* _WHAT IS EXPECTED_
Reproduce the rows starting at the beginning and going on through the line with "v(11.5, 4.5) *", substituting "topFaceQuery" for every "Q0" and keeping everything else unchanged. Leave the pictures out.

* _INPUT FOR THIS TASK_
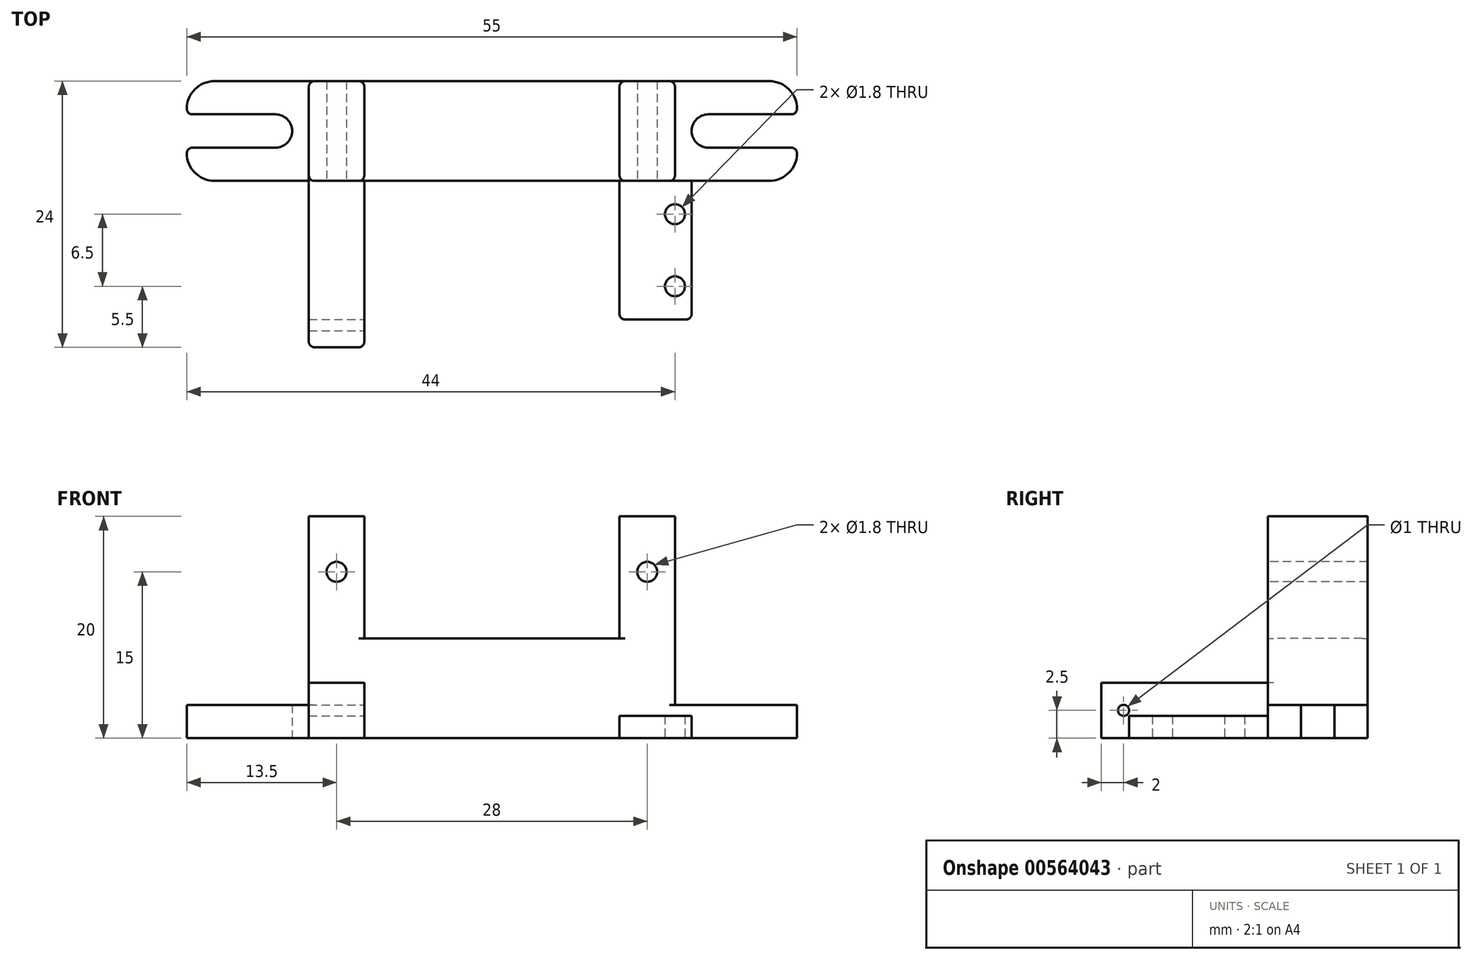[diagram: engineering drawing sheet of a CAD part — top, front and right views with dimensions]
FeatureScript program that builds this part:
annotation { "Feature Type Name" : "Feature", "Feature Type Description" : "" }
export const myFeature = defineFeature(function(context is Context, id is Id, definition is map)
    precondition{}
    {
        {
            var Q0;
            Q0=qCreatedBy(makeId("Top.planeOp"),FACE);
            var sketch = newSketch(context, id + "F0", { "sketchPlane" : qUnion([Q0])});
            skLineSegment(sketch, "E0.bottom", {"start": v(-25, 4.5) * mm, "end": v(25, 4.5) * mm});
            skLineSegment(sketch, "E0.top", {"start": v(-25, -4.5) * mm, "end": v(25, -4.5) * mm});
            skLineSegment(sketch, "E0.left", {"start": v(-27.5, 2) * mm, "end": v(-27.5, 1.5) * mm});
            skLineSegment(sketch, "E0.right", {"start": v(27.5, 2) * mm, "end": v(27.5, 1.5) * mm});
            skPoint(sketch, "E0.middle", {"position": v(0, 0) * mm});
            skLineSegment(sketch, "E1", {"start": v(-16.5, 4.5) * mm, "end": v(-16.5, -4.5) * mm});
            skLineSegment(sketch, "E2", {"start": v(-11.5, 4.5) * mm, "end": v(-11.5, -4.5) * mm});
            skLineSegment(sketch, "E3", {"start": v(0, 4.5) * mm, "end": v(0, -4.5) * mm, "construction": true});
            skArc(sketch, "E4", {"start": v(-19.5, -1.5) * mm, "mid": v(-18, 0) * mm, "end": v(-19.5, 1.5) * mm});
            skPoint(sketch, "E5.visualSharp", {"position": v(-27.5, 4.5) * mm});
            skArc(sketch, "E5.filletArc", {"start": v(-25, 4.5) * mm, "mid": v(-26.77, 3.77) * mm, "end": v(-27.5, 2) * mm});
            skPoint(sketch, "E6.visualSharp", {"position": v(-27.5, -4.5) * mm});
            skArc(sketch, "E6.filletArc", {"start": v(-27.5, -2) * mm, "mid": v(-26.77, -3.77) * mm, "end": v(-25, -4.5) * mm});
            skPoint(sketch, "E7.visualSharp", {"position": v(27.5, 4.5) * mm});
            skArc(sketch, "E7.filletArc", {"start": v(27.5, 2) * mm, "mid": v(26.77, 3.77) * mm, "end": v(25, 4.5) * mm});
            skPoint(sketch, "E8.visualSharp", {"position": v(27.5, -4.5) * mm});
            skArc(sketch, "E8.filletArc", {"start": v(25, -4.5) * mm, "mid": v(26.77, -3.77) * mm, "end": v(27.5, -2) * mm});
            skLineSegment(sketch, "E9.MirrorCS", {"start": v(11.5, 4.5) * mm, "end": v(11.5, -4.5) * mm});
            skLineSegment(sketch, "E10.MirrorCS", {"start": v(16.5, 4.5) * mm, "end": v(16.5, -4.5) * mm});
            skArc(sketch, "E11.MirrorCS", {"start": v(19.5, -1.5) * mm, "mid": v(18, 0) * mm, "end": v(19.5, 1.5) * mm});
            skLineSegment(sketch, "E12.bottom", {"start": v(-11.5, 4.5) * mm, "end": v(-16.5, 4.5) * mm});
            skLineSegment(sketch, "E12.top", {"start": v(-11.5, -19.5) * mm, "end": v(-16.5, -19.5) * mm});
            skLineSegment(sketch, "E12.left", {"start": v(-11.5, 4.5) * mm, "end": v(-11.5, -19.5) * mm});
            skLineSegment(sketch, "E12.right", {"start": v(-16.5, 4.5) * mm, "end": v(-16.5, -19.5) * mm});
            skLineSegment(sketch, "E13", {"start": v(-19.5, 1.5) * mm, "end": v(-27.5, 1.5) * mm});
            skLineSegment(sketch, "E14", {"start": v(-19.5, -1.5) * mm, "end": v(-27.5, -1.5) * mm});
            skLineSegment(sketch, "E15.trimOffspring", {"start": v(-27.5, -1.5) * mm, "end": v(-27.5, -2) * mm});
            skLineSegment(sketch, "E16", {"start": v(19.5, -1.5) * mm, "end": v(27.5, -1.5) * mm});
            skLineSegment(sketch, "E17", {"start": v(19.5, 1.5) * mm, "end": v(27.5, 1.5) * mm});
            skLineSegment(sketch, "E18.trimOffspring", {"start": v(27.5, -1.5) * mm, "end": v(27.5, -2) * mm});
            skSolve(sketch);
        }
        {
            var Q0;
            Q0=makeQuery(id+"F0.imprint","IMPRINT",FACE,{"disambiguationData":[TD([[makeQuery(id+"F0.imprint","IMPRINT",EDGE,{"derivedFrom":sQuery(id+"F0.wireOp",EDGE,"E0.left")}),1.0]])]});
            var Q1;
            Q1=makeQuery(id+"F0.imprint","IMPRINT",FACE,{"disambiguationData":[TD([[makeQuery(id+"F0.imprint","IMPRINT",EDGE,{"derivedFrom":sQuery(id+"F0.wireOp",EDGE,"E0.right")}),-1.0]])]});
            var Q2;
            {var subQ2=sQuery(id+"F0.wireOp",EDGE,"E1");Q2=makeQuery(id+"F0.imprint","IMPRINT",FACE,{"disambiguationData":[TD([[makeQuery(id+"F0.imprint","IMPRINT",EDGE,{"derivedFrom":subQ2}),1.0]])]});}
            var Q3;
            {var subQ0=sQuery(id+"F0.wireOp",EDGE,"E9.MirrorCS");Q3=makeQuery(id+"F0.imprint","IMPRINT",FACE,{"disambiguationData":[TD([[makeQuery(id+"F0.imprint","IMPRINT",EDGE,{"derivedFrom":subQ0}),1.0]])]});}
            var Q4;
            {var subQ0=sQuery(id+"F0.wireOp",EDGE,"E2");Q4=makeQuery(id+"F0.imprint","IMPRINT",FACE,{"disambiguationData":[TD([[makeQuery(id+"F0.imprint","IMPRINT",EDGE,{"derivedFrom":subQ0}),1.0]])]});}
            extrude(context, id + "F1", {"entities" : qUnion([Q0, Q1, Q2, Q3, Q4]), "depth" : 3 * mm, "offsetDistance" : 25 * mm});
        }
        {
            var Q0;
            {var subQ0=sQuery(id+"F0.wireOp",EDGE,"E9.MirrorCS");Q0=makeQuery(id+"F0.imprint","IMPRINT",FACE,{"disambiguationData":[TD([[makeQuery(id+"F0.imprint","IMPRINT",EDGE,{"derivedFrom":subQ0}),1.0]])]});}
            var Q1;
            {var subQ2=sQuery(id+"F0.wireOp",EDGE,"E1");Q1=makeQuery(id+"F0.imprint","IMPRINT",FACE,{"disambiguationData":[TD([[makeQuery(id+"F0.imprint","IMPRINT",EDGE,{"derivedFrom":subQ2}),1.0]])]});}
            extrude(context, id + "F2", {"entities" : qUnion([Q0, Q1]), "operationType" : NewBodyOperationType.ADD, "depth" : 20 * mm, "offsetDistance" : 25 * mm});
        }
        {
            var Q0;
            {var subQ0=sQuery(id+"F0.wireOp",EDGE,"E2");Q0=makeQuery(id+"F0.imprint","IMPRINT",FACE,{"disambiguationData":[TD([[makeQuery(id+"F0.imprint","IMPRINT",EDGE,{"derivedFrom":subQ0}),1.0]])]});}
            extrude(context, id + "F3", {"entities" : qUnion([Q0]), "operationType" : NewBodyOperationType.ADD, "depth" : (20 - 11) * mm, "offsetDistance" : 25 * mm});
        }
        {
            var Q0;
            Q0=makeQuery(id+"F0.imprint","IMPRINT",FACE,{"disambiguationData":[TD([[makeQuery(id+"F0.imprint","IMPRINT",EDGE,{"derivedFrom":sQuery(id+"F0.wireOp",EDGE,"E12.top")}),-1.0]])]});
            extrude(context, id + "F4", {"entities" : qUnion([Q0]), "operationType" : NewBodyOperationType.ADD, "depth" : 5 * mm, "offsetDistance" : 25 * mm});
        }
        {
            var Q0;
            Q0=makeQuery(id+"F4.opExtrude","SWEPT_FACE",FACE,{"disambiguationData":[OSD([sQuery(id+"F0.wireOp",EDGE,"E12.left")])]});
            var sketch = newSketch(context, id + "F5", { "sketchPlane" : qUnion([Q0])});
            skLineSegment(sketch, "E19", {"start": v(-19.5, 2.5) * mm, "end": v(-4.5, 2.5) * mm, "construction": true});
            skCircle(sketch, "E20", {"center": v(-17.5, 2.5) * mm, "radius": 0.5 * mm});
            skSolve(sketch);
        }
        {
            var Q0;
            Q0 = qSketchRegion(id + "F5", true);
            extrude(context, id + "F6", {"entities" : qUnion([Q0]), "operationType" : NewBodyOperationType.REMOVE, "oppositeDirection" : true, "depth" : 25 * mm, "offsetDistance" : 25 * mm});
        }
        {
            var Q0;
            Q0=qCreatedBy(makeId("Top.planeOp"),FACE);
            var sketch = newSketch(context, id + "F7", { "sketchPlane" : qUnion([Q0])});
            skLineSegment(sketch, "E21.bottom", {"start": v(11.5, -4.5) * mm, "end": v(18, -4.5) * mm});
            skLineSegment(sketch, "E21.top", {"start": v(11.5, -17) * mm, "end": v(18, -17) * mm});
            skLineSegment(sketch, "E21.left", {"start": v(11.5, -4.5) * mm, "end": v(11.5, -17) * mm});
            skLineSegment(sketch, "E21.right", {"start": v(18, -4.5) * mm, "end": v(18, -17) * mm});
            skLineSegment(sketch, "E22", {"start": v(16.5, -4.5) * mm, "end": v(16.5, -17) * mm, "construction": true});
            skCircle(sketch, "E23", {"center": v(16.5, -7.5) * mm, "radius": 0.9 * mm});
            skCircle(sketch, "E24", {"center": v(16.5, -14) * mm, "radius": 0.9 * mm});
            skSolve(sketch);
        }
        {
            var Q0;
            Q0=makeQuery(id+"F7.imprint","IMPRINT",FACE,{"disambiguationData":[TD([[makeQuery(id+"F7.imprint","IMPRINT",EDGE,{"derivedFrom":sQuery(id+"F7.wireOp",EDGE,"E21.bottom")}),-1.0]])]});
            extrude(context, id + "F8", {"entities" : qUnion([Q0]), "operationType" : NewBodyOperationType.ADD, "depth" : 2 * mm, "offsetDistance" : 25 * mm});
        }
        {
            var Q0;
            {var subQ0=sQuery(id+"F0.wireOp",EDGE,"E10.MirrorCS");var subQ2=sQuery(id+"F0.wireOp",EDGE,"E2");var subQ3=sQuery(id+"F0.wireOp",EDGE,"E0.top");var subQ10=sQuery(id+"F0.wireOp",EDGE,"E8.filletArc");var subQ21=sQuery(id+"F0.wireOp",EDGE,"E12.left");Q0=makeQuery(id+"F4.boolean.opBoolean","SPLIT",FACE,{"disambiguationData":[TD([makeQuery(id+"F1.opExtrude","SWEPT_FACE",FACE,{"disambiguationData":[OSD([subQ10])]})])],"derivedFrom":makeQuery(id+"F3.boolean.opBoolean","MERGE",FACE,{"derivedFrom":[makeQuery(id+"F2.boolean.opBoolean","MERGE",FACE,{"derivedFrom":[makeQuery(id+"F1.opExtrude","SWEPT_FACE",FACE,{"disambiguationData":[OSD([subQ3])]}),makeQuery(id+"F2.opExtrude","SWEPT_FACE",FACE,{"disambiguationData":[OSD([subQ3]),TDD([makeQuery(id+"F0.imprint","IMPRINT",EDGE,{"disambiguationData":[TD([[makeQuery(id+"F0.imprint","INTERSECT",VERTEX,{"derivedFrom":[subQ3,subQ2,subQ21]}),1.0]])],"derivedFrom":subQ3})])]}),makeQuery(id+"F2.opExtrude","SWEPT_FACE",FACE,{"disambiguationData":[OSD([subQ3]),TDD([makeQuery(id+"F0.imprint","IMPRINT",EDGE,{"disambiguationData":[TD([[makeQuery(id+"F0.imprint","INTERSECT",VERTEX,{"derivedFrom":[subQ3,subQ0]}),1.0]])],"derivedFrom":subQ3})])]})]}),makeQuery(id+"F3.opExtrude","SWEPT_FACE",FACE,{"disambiguationData":[OSD([subQ3])]})]})});}
            var sketch = newSketch(context, id + "F9", { "sketchPlane" : qUnion([Q0])});
            skLineSegment(sketch, "E25", {"start": v(-14, 20) * mm, "end": v(-14, 5) * mm, "construction": true});
            skLineSegment(sketch, "E26", {"start": v(14, 20) * mm, "end": v(14, 2) * mm, "construction": true});
            skLineSegment(sketch, "E27", {"start": v(-16.5, 15) * mm, "end": v(16.5, 15) * mm, "construction": true});
            skCircle(sketch, "E28", {"center": v(-14, 15) * mm, "radius": 0.9 * mm});
            skCircle(sketch, "E29", {"center": v(14, 15) * mm, "radius": 0.9 * mm});
            skSolve(sketch);
        }
        {
            var Q0;
            Q0 = qSketchRegion(id + "F9", true);
            extrude(context, id + "F10", {"entities" : qUnion([Q0]), "operationType" : NewBodyOperationType.REMOVE, "oppositeDirection" : true, "depth" : 25 * mm, "offsetDistance" : 25 * mm});
        }
        {
            var Q0;
            Q0=makeQuery(id+"F8.opExtrude","SWEPT_EDGE",EDGE,{"disambiguationData":[OSD([sQuery(id+"F7.wireOp",EDGE,"E21.top"),sQuery(id+"F7.wireOp",EDGE,"E21.left")])]});
            var Q1;
            Q1=makeQuery(id+"F8.opExtrude","SWEPT_EDGE",EDGE,{"disambiguationData":[OSD([sQuery(id+"F7.wireOp",EDGE,"E21.top"),sQuery(id+"F7.wireOp",EDGE,"E21.right")])]});
            var Q2;
            Q2=makeQuery(id+"F4.opExtrude","SWEPT_EDGE",EDGE,{"disambiguationData":[OSD([sQuery(id+"F0.wireOp",EDGE,"E12.top"),sQuery(id+"F0.wireOp",EDGE,"E12.left")])]});
            var Q3;
            Q3=makeQuery(id+"F4.opExtrude","SWEPT_EDGE",EDGE,{"disambiguationData":[OSD([sQuery(id+"F0.wireOp",EDGE,"E12.top"),sQuery(id+"F0.wireOp",EDGE,"E12.right")])]});
            var Q4;
            Q4=makeQuery(id+"F2.opExtrude","SWEPT_EDGE",EDGE,{"disambiguationData":[OSD([sQuery(id+"F0.wireOp",EDGE,"E0.top"),sQuery(id+"F0.wireOp",EDGE,"E1"),sQuery(id+"F0.wireOp",EDGE,"E12.right")])]});
            var Q5;
            Q5=makeQuery(id+"F2.opExtrude","SWEPT_EDGE",EDGE,{"disambiguationData":[OSD([sQuery(id+"F0.wireOp",EDGE,"E0.top"),sQuery(id+"F0.wireOp",EDGE,"E9.MirrorCS")])]});
            var Q6;
            Q6=makeQuery(id+"F2.opExtrude","SWEPT_EDGE",EDGE,{"disambiguationData":[OSD([sQuery(id+"F0.wireOp",EDGE,"E0.top"),sQuery(id+"F0.wireOp",EDGE,"E2"),sQuery(id+"F0.wireOp",EDGE,"E12.left")])]});
            var Q7;
            Q7=makeQuery(id+"F2.opExtrude","SWEPT_EDGE",EDGE,{"disambiguationData":[OSD([sQuery(id+"F0.wireOp",EDGE,"E0.top"),sQuery(id+"F0.wireOp",EDGE,"E10.MirrorCS")])]});
            var Q8;
            Q8=makeQuery(id+"F2.opExtrude","SWEPT_EDGE",EDGE,{"disambiguationData":[OSD([sQuery(id+"F0.wireOp",EDGE,"E0.bottom"),sQuery(id+"F0.wireOp",EDGE,"E9.MirrorCS")])]});
            var Q9;
            Q9=makeQuery(id+"F2.opExtrude","SWEPT_EDGE",EDGE,{"disambiguationData":[OSD([sQuery(id+"F0.wireOp",EDGE,"E0.bottom"),sQuery(id+"F0.wireOp",EDGE,"E2")])]});
            var Q10;
            Q10=makeQuery(id+"F2.opExtrude","SWEPT_EDGE",EDGE,{"disambiguationData":[OSD([sQuery(id+"F0.wireOp",EDGE,"E0.bottom"),sQuery(id+"F0.wireOp",EDGE,"E1")])]});
            var Q11;
            Q11=makeQuery(id+"F2.opExtrude","SWEPT_EDGE",EDGE,{"disambiguationData":[OSD([sQuery(id+"F0.wireOp",EDGE,"E0.bottom"),sQuery(id+"F0.wireOp",EDGE,"E10.MirrorCS")])]});
            var Q12;
            Q12=makeQuery(id+"F1.opExtrude","SWEPT_EDGE",EDGE,{"disambiguationData":[OSD([sQuery(id+"F0.wireOp",EDGE,"E0.left"),sQuery(id+"F0.wireOp",EDGE,"E13")])]});
            var Q13;
            Q13=makeQuery(id+"F1.opExtrude","SWEPT_EDGE",EDGE,{"disambiguationData":[OSD([sQuery(id+"F0.wireOp",EDGE,"E14"),sQuery(id+"F0.wireOp",EDGE,"E15.trimOffspring")])]});
            var Q14;
            Q14=makeQuery(id+"F1.opExtrude","SWEPT_EDGE",EDGE,{"disambiguationData":[OSD([sQuery(id+"F0.wireOp",EDGE,"E0.right"),sQuery(id+"F0.wireOp",EDGE,"E17")])]});
            var Q15;
            Q15=makeQuery(id+"F1.opExtrude","SWEPT_EDGE",EDGE,{"disambiguationData":[OSD([sQuery(id+"F0.wireOp",EDGE,"E16"),sQuery(id+"F0.wireOp",EDGE,"E18.trimOffspring")])]});
            fillet(context, id + "F11", {"entities" : qUnion([Q0, Q1, Q2, Q3, Q4, Q5, Q6, Q7, Q8, Q9, Q10, Q11, Q12, Q13, Q14, Q15]), "tangentPropagation" : true, "radius" : 0.5 * mm, "defaultsChanged" : false, "vertexSettings" : [], "allowEdgeOverflow" : false});
        }
    });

* _RESULT OF THE TASK_
[diagram: engineering drawing sheet of a CAD part — top, front and right views with dimensions]
FeatureScript program that builds this part:
annotation { "Feature Type Name" : "Feature", "Feature Type Description" : "" }
export const myFeature = defineFeature(function(context is Context, id is Id, definition is map)
    precondition{}
    {
        {
            var topFaceQuery;
            topFaceQuery=qCreatedBy(makeId("Top.planeOp"),FACE);
            var sketch = newSketch(context, id + "F0", { "sketchPlane" : qUnion([topFaceQuery])});
            skLineSegment(sketch, "E0.bottom", {"start": v(-25, 4.5) * mm, "end": v(25, 4.5) * mm});
            skLineSegment(sketch, "E0.top", {"start": v(-25, -4.5) * mm, "end": v(25, -4.5) * mm});
            skLineSegment(sketch, "E0.left", {"start": v(-27.5, 2) * mm, "end": v(-27.5, 1.5) * mm});
            skLineSegment(sketch, "E0.right", {"start": v(27.5, 2) * mm, "end": v(27.5, 1.5) * mm});
            skPoint(sketch, "E0.middle", {"position": v(0, 0) * mm});
            skLineSegment(sketch, "E1", {"start": v(-16.5, 4.5) * mm, "end": v(-16.5, -4.5) * mm});
            skLineSegment(sketch, "E2", {"start": v(-11.5, 4.5) * mm, "end": v(-11.5, -4.5) * mm});
            skLineSegment(sketch, "E3", {"start": v(0, 4.5) * mm, "end": v(0, -4.5) * mm, "construction": true});
            skArc(sketch, "E4", {"start": v(-19.5, -1.5) * mm, "mid": v(-18, 0) * mm, "end": v(-19.5, 1.5) * mm});
            skPoint(sketch, "E5.visualSharp", {"position": v(-27.5, 4.5) * mm});
            skArc(sketch, "E5.filletArc", {"start": v(-25, 4.5) * mm, "mid": v(-26.77, 3.77) * mm, "end": v(-27.5, 2) * mm});
            skPoint(sketch, "E6.visualSharp", {"position": v(-27.5, -4.5) * mm});
            skArc(sketch, "E6.filletArc", {"start": v(-27.5, -2) * mm, "mid": v(-26.77, -3.77) * mm, "end": v(-25, -4.5) * mm});
            skPoint(sketch, "E7.visualSharp", {"position": v(27.5, 4.5) * mm});
            skArc(sketch, "E7.filletArc", {"start": v(27.5, 2) * mm, "mid": v(26.77, 3.77) * mm, "end": v(25, 4.5) * mm});
            skPoint(sketch, "E8.visualSharp", {"position": v(27.5, -4.5) * mm});
            skArc(sketch, "E8.filletArc", {"start": v(25, -4.5) * mm, "mid": v(26.77, -3.77) * mm, "end": v(27.5, -2) * mm});
            skLineSegment(sketch, "E9.MirrorCS", {"start": v(11.5, 4.5) * mm, "end": v(11.5, -4.5) * mm});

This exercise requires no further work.